When Frank Sinatra Enterprises began to work on putting together a fine art book and photographic art program, they felt very lucky to have all the pictures in place, digitally, so they could look at them with relative ease – and see all the family archives and the private and personal collections. The most recent photographs came to light in the last year and a half. These images are some of the most special that have been uncovered thus far - pictures of Amanda’s mom, uncle and aunt as children, her grandmother and grandfather. Pictures that Frank and Nancy took of each other and their young and growing family.

These pictures were found in a number of vintage photo albums – leather covers with heavy black paper inside, like construction paper, with the photo corners. On each page were a bunch of pictures and the largest photo was no more than half the size of a 3x5 photograph. The smallest images were from the actual contact sheets made from 35mm film. “My grandma and grandpa would cut the tiny frames out of the contact sheets and put them in the albums. That was the result you would get from some of the cameras of that era.”  Aside from these albums, there are other rare images taken during Frank’s early years. Most are from before he had a family, when Nancy and Frank were dating and then engaged.

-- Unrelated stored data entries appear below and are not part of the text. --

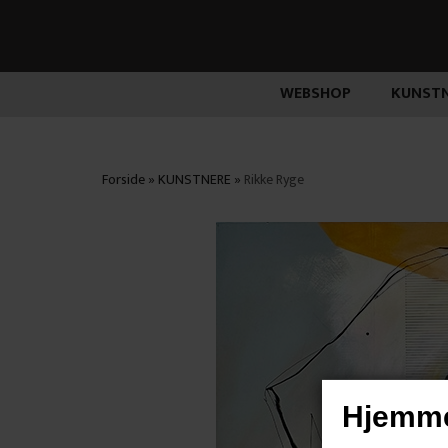
WEBSHOP
KUNSTN
Forside
»
KUNSTNERE
»
Rikke Ryge
Hjemme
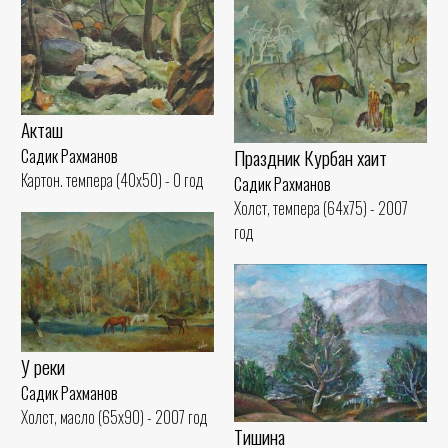
Акташ
Праздник Курбан хаит
Садик Рахманов
Картон. темпера (40x50) - 0 год
Садик Рахманов
Холст, темпера (64x75) - 2007
год
У реки
Садик Рахманов
Холст, масло (65x90) - 2007 год
Тишина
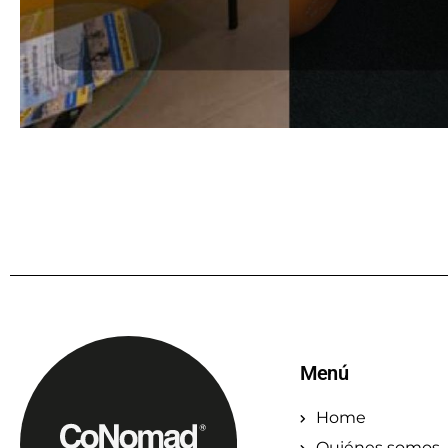
Menú
Home
Quiénes somos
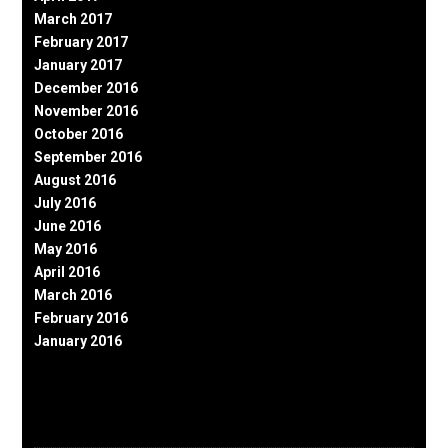
March 2017
February 2017
January 2017
December 2016
November 2016
October 2016
September 2016
August 2016
July 2016
June 2016
May 2016
April 2016
March 2016
February 2016
January 2016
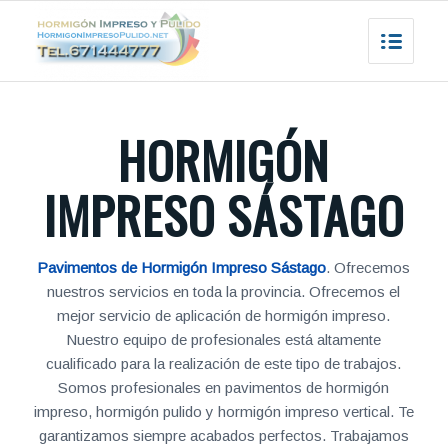
HORMIGÓN
IMPRESO SÁSTAGO
Pavimentos de Hormigón Impreso Sástago
. Ofrecemos
nuestros servicios en toda la provincia. Ofrecemos el
mejor servicio de aplicación de hormigón impreso.
Nuestro equipo de profesionales está altamente
cualificado para la realización de este tipo de trabajos.
Somos profesionales en pavimentos de hormigón
impreso, hormigón pulido y hormigón impreso vertical. Te
garantizamos siempre acabados perfectos. Trabajamos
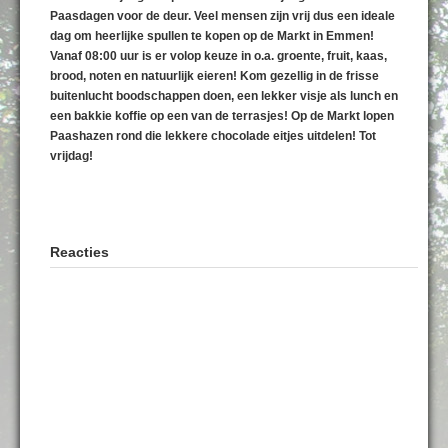
Paasdagen voor de deur. Veel mensen zijn vrij dus een ideale
dag om heerlijke spullen te kopen op de Markt in Emmen!
Vanaf 08:00 uur is er volop keuze in o.a. groente, fruit, kaas,
brood, noten en natuurlijk eieren! Kom gezellig in de frisse
buitenlucht boodschappen doen, een lekker visje als lunch en
een bakkie koffie op een van de terrasjes! Op de Markt lopen
Paashazen rond die lekkere chocolade eitjes uitdelen! Tot
vrijdag!
Reacties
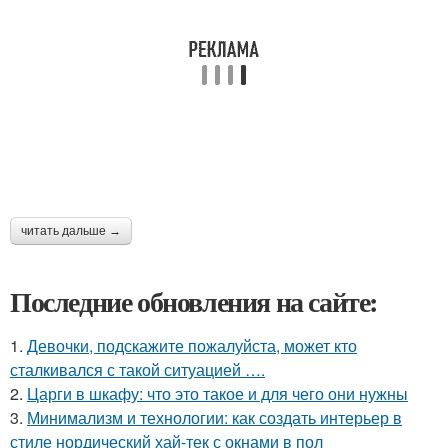
читать дальше →
Последние обновления на сайте:
1.
Девочки, подскажите пожалуйста, может кто
сталкивался с такой ситуацией ….
2.
Царги в шкафу: что это такое и для чего они нужны
3.
Минимализм и технологии: как создать интерьер в
стиле нордический хай-тек с окнами в пол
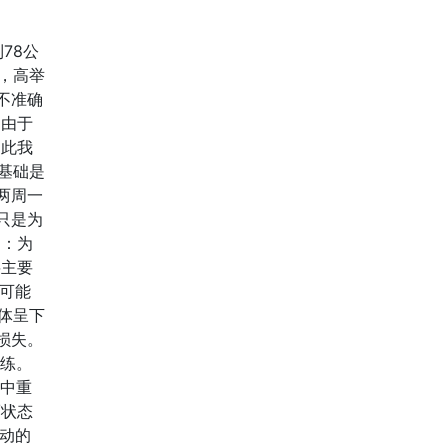
78公
，高举
不准确
 由于
因此我
基础是
两周一
只是为
阅：为
将主要
量可能
体呈下
损失。
训练。
题中重
/状态
动的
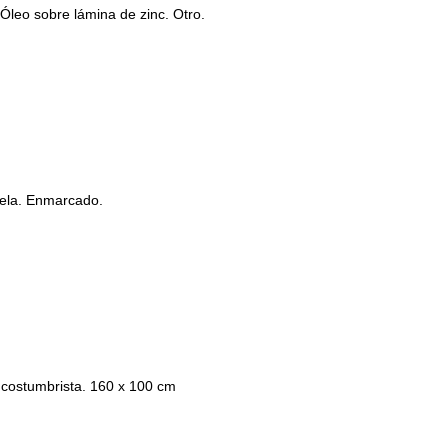
Óleo sobre lámina de zinc. Otro.
ela. Enmarcado.
 costumbrista. 160 x 100 cm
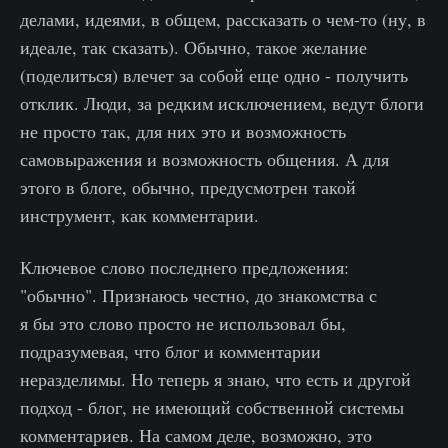
делами, идеями, в общем, рассказать о чем-то (ну, в
идеале, так сказать). Обычно, такое желание
(поделиться) влечет за собой еще одно - получить
отклик. Люди, за редким исключением, ведут блоги
не просто так, для них это и возможность
самовыражения и возможность общения. А для
этого в блоге, обычно, предусмотрен такой
инструмент, как комментарии.
Ключевое слово последнего предложения:
"обычно". Признаюсь честно, до знакомства с
Ghost
я бы это слово просто не использовал бы,
подразумевая, что блог и комментарии
неразделимы. Но теперь я знаю, что есть и другой
подход - блог, не имеющий собственной системы
комментариев. На самом деле, возможно, это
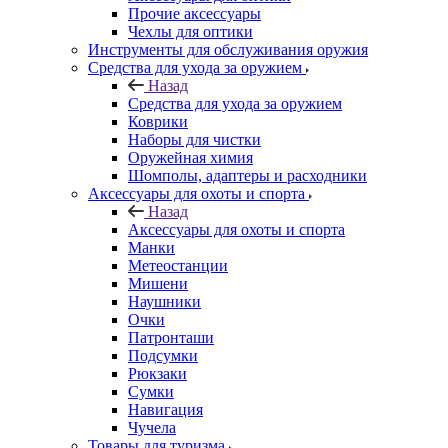
Прочие аксессуары
Чехлы для оптики
Инструменты для обслуживания оружия
Средства для ухода за оружием
Назад
Средства для ухода за оружием
Коврики
Наборы для чистки
Оружейная химия
Шомполы, адаптеры и расходники
Аксессуары для охоты и спорта
Назад
Аксессуары для охоты и спорта
Манки
Метеостанции
Мишени
Наушники
Очки
Патронташи
Подсумки
Рюкзаки
Сумки
Навигация
Чучела
Товары для туризма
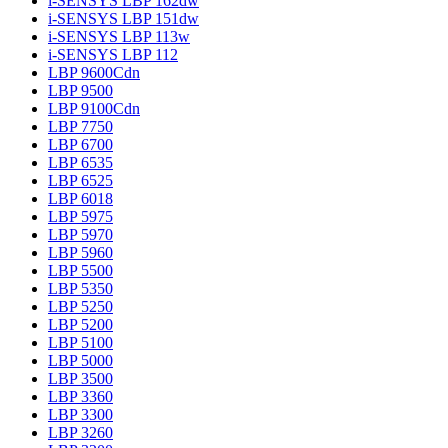
i-SENSYS LBP 162dw
i-SENSYS LBP 151dw
i-SENSYS LBP 113w
i-SENSYS LBP 112
LBP 9600Cdn
LBP 9500
LBP 9100Cdn
LBP 7750
LBP 6700
LBP 6535
LBP 6525
LBP 6018
LBP 5975
LBP 5970
LBP 5960
LBP 5500
LBP 5350
LBP 5250
LBP 5200
LBP 5100
LBP 5000
LBP 3500
LBP 3360
LBP 3300
LBP 3260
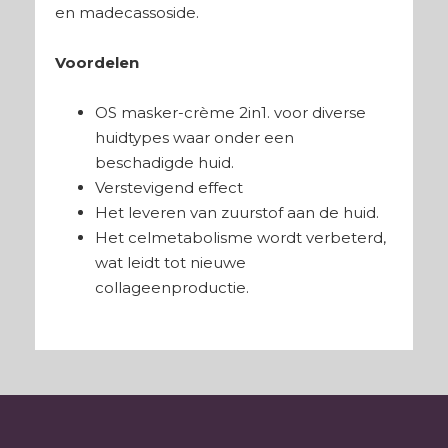
en madecassoside.
Voordelen
OS masker-crème 2in1. voor diverse
huidtypes waar onder een
beschadigde huid.
Verstevigend effect
Het leveren van zuurstof aan de huid.
Het celmetabolisme wordt verbeterd,
wat leidt tot nieuwe
collageenproductie.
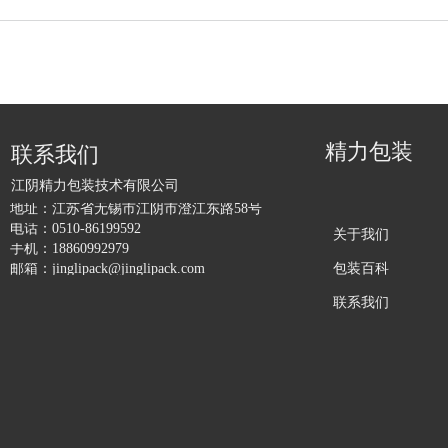
精力包装
联系我们
江阴精力包装技术有限公司
地址：
江苏省无锡市江阴市澄江东路58号
电话：
0510-86199592
关于我们
手机：
18860992979
包装百科
邮箱：
jinglipack@jinglipack.com
联系我们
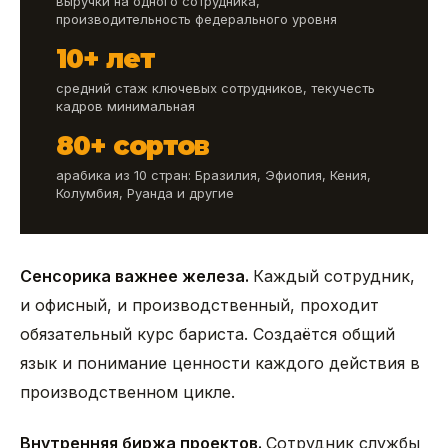
выручки на одного сотрудника,
производительность федерального уровня
10+ лет
средний стаж ключевых сотрудников, текучесть
кадров минимальная
80+ сортов
арабика из 10 стран: Бразилия, Эфиопия, Кения,
Колумбия, Руанда и другие
Сенсорика важнее железа.
Каждый сотрудник,
и офисный, и производственный, проходит
обязательный курс бариста. Создаётся общий
язык и понимание ценности каждого действия в
производственном цикле.
Внутренняя биржа проектов.
Сотрудник службы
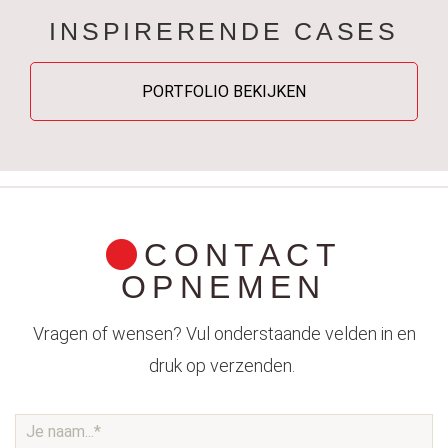
INSPIRERENDE CASES
PORTFOLIO BEKIJKEN
CONTACT
OPNEMEN
Vragen of wensen? Vul onderstaande velden in en
druk op verzenden.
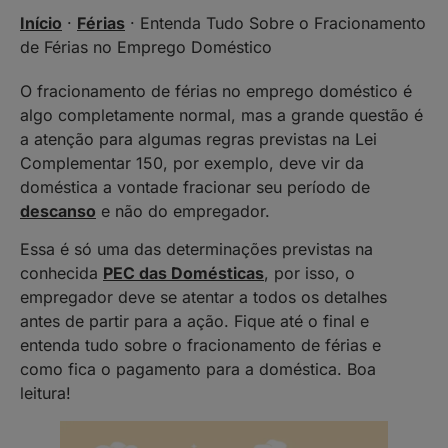
Início
·
Férias
·
Entenda Tudo Sobre o Fracionamento
de Férias no Emprego Doméstico
O fracionamento de férias no emprego doméstico é
algo completamente normal, mas a grande questão é
a atenção para algumas regras previstas na Lei
Complementar 150, por exemplo, deve vir da
doméstica a vontade fracionar seu período de
descanso
e não do empregador.
Essa é só uma das determinações previstas na
conhecida
PEC das Domésticas
, por isso, o
empregador deve se atentar a todos os detalhes
antes de partir para a ação. Fique até o final e
entenda tudo sobre o fracionamento de férias e
como fica o pagamento para a doméstica. Boa
leitura!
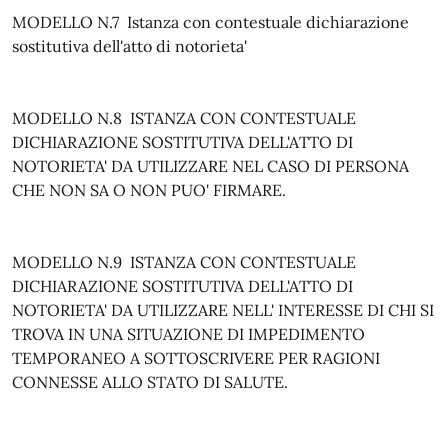
MODELLO N.7 Istanza con contestuale dichiarazione
sostitutiva dell'atto di notorieta'
MODELLO N.8 ISTANZA CON CONTESTUALE
DICHIARAZIONE SOSTITUTIVA DELL'ATTO DI
NOTORIETA' DA UTILIZZARE NEL CASO DI PERSONA
CHE NON SA O NON PUO' FIRMARE.
MODELLO N.9 ISTANZA CON CONTESTUALE
DICHIARAZIONE SOSTITUTIVA DELL'ATTO DI
NOTORIETA' DA UTILIZZARE NELL' INTERESSE DI CHI SI
TROVA IN UNA SITUAZIONE DI IMPEDIMENTO
TEMPORANEO A SOTTOSCRIVERE PER RAGIONI
CONNESSE ALLO STATO DI SALUTE.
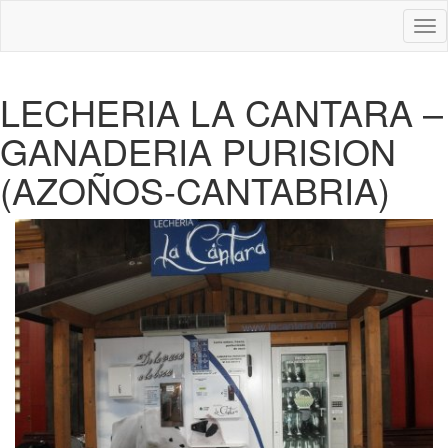
Des
nav
LECHERIA LA CANTARA –
GANADERIA PURISION
(AZOÑOS-CANTABRIA)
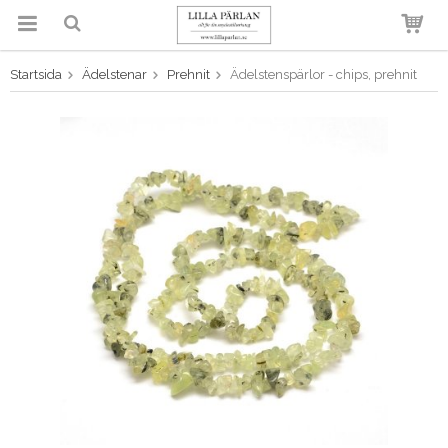
Startsida
Ädelstenar
Prehnit
Ädelstenspärlor - chips, prehnit
Produkten har blivit tillagd i
varukorgen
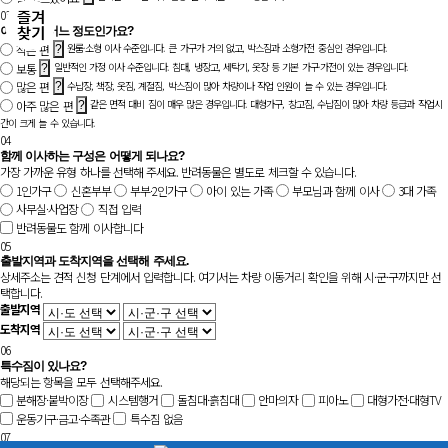
03
이삿짐은 어느 정도인가요?
원룸·소형 이사 수준입니다. 큰 가구가 거의 없고, 박스짐과 소형가전 중심인 경우입니다.
적은 편
?
일반적인 가정 이사 수준입니다. 침대, 냉장고, 세탁기, 옷장 등 기본 가구·가전이 있는 경우입니다.
보통
?
수납장, 책장, 옷짐, 계절짐, 박스짐이 많아 차량이나 작업 인원이 늘 수 있는 경우입니다.
많은 편
?
같은 면적 대비 짐이 매우 많은 경우입니다. 대형가구, 창고짐, 수납짐이 많아 차량 등급과 작업시
아주 많은 편
?
간이 크게 늘 수 있습니다.
04
함께 이사하는 구성은 어떻게 되나요?
가장 가까운 유형 하나를 선택해 주세요. 반려동물은 별도로 체크할 수 있습니다.
1인가구
신혼부부
부부·2인가구
아이 있는 가족
부모님과 함께 이사
3대 가족
사무실·사업장
직접 입력
반려동물도 함께 이사합니다
05
출발지역과 도착지역을 선택해 주세요.
상세주소는 견적 신청 단계에서 입력합니다. 여기서는 차량 이동거리 확인을 위해 시·군·구까지만 선
택합니다.
출발지역
도착지역
06
특수짐이 있나요?
해당되는 항목을 모두 선택해주세요.
분해장·붙박이장
시스템행거
돌침대·흙침대
안마의자
피아노
대형가전·대형TV
운동기구·금고·수족관
특수짐 없음
07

Amanda remembers the day she first saw the picture that her grandfather took of himself, reflected in the medicine cabinet mirror. That picture was taken in 1938, in his apartment when Frank was in his early 20s, just before he and Nancy got married.  Amanda said. “He took a selfie!” And her grandmother asked her, “What’s a selfie?” Also in the collection are hundreds of pictures that fans had sent Sinatra over the years. He kept every single one, all of them signed on the back to him.

Frank Sinatra was fascinated with photography. He wanted to learn all he could about it. Amanda was so excited to discover these photographs – she said it was like “utter gold to me, being that I am a photographer myself.”  To see these pictures that her grandparents took and developed themselves, in a darkroom they had in their Hoboken, NJ apartment on Garden Street was a moment that Amanda will never forget.

“It’s emotional, seeing these things for the first time. It must have been a wonderful time in his life. I often wonder if he knew what was in store? These images are the beginning, and I was lucky enough to hold them in my hands, and now we are sharing them.”

Experimenting with photography and learning how to use a camera, learning how they worked, was something Sinatra enjoyed. He was always trying to figure out how to make a picture better, developing the prints in various ways in the darkroom to see the different textures and images he could bring out.

When Frank was on tour for the first time, with the Hoboken Four and Major Bowes – sort of like what today’s American Idol is - he and Nancy would take pictures of themselves to send to each other. It’s like we do now, and send with our cell phones. But they did it through the mail, like sending a love letter to someone you missed.

Once he started touring, beginning with the Hoboken Four, it was a steady climb of progress and success and it never stopped. Amanda said when her grandmother had an opportunity to take pictures of her grandfather, it was like she was documenting something that would be important, documenting their love life and being supportive of her boyfriend, fiancé, and then her husband. Making sure someone is there with a camera, like we do today when someone is starting out in music, a film, or any career for that matter. They were so young and always together. As their family grew, it became more difficult for Nancy to go on tour with him.

Inspired by the original family archive we have collaborated with Frank Sinatra Enterprises to bring their historic collection of photos along with images from the Capitol Records and Warner Bros. Records archives as well as images from other notable photographers such as Terry O’Neill and Milton Greene.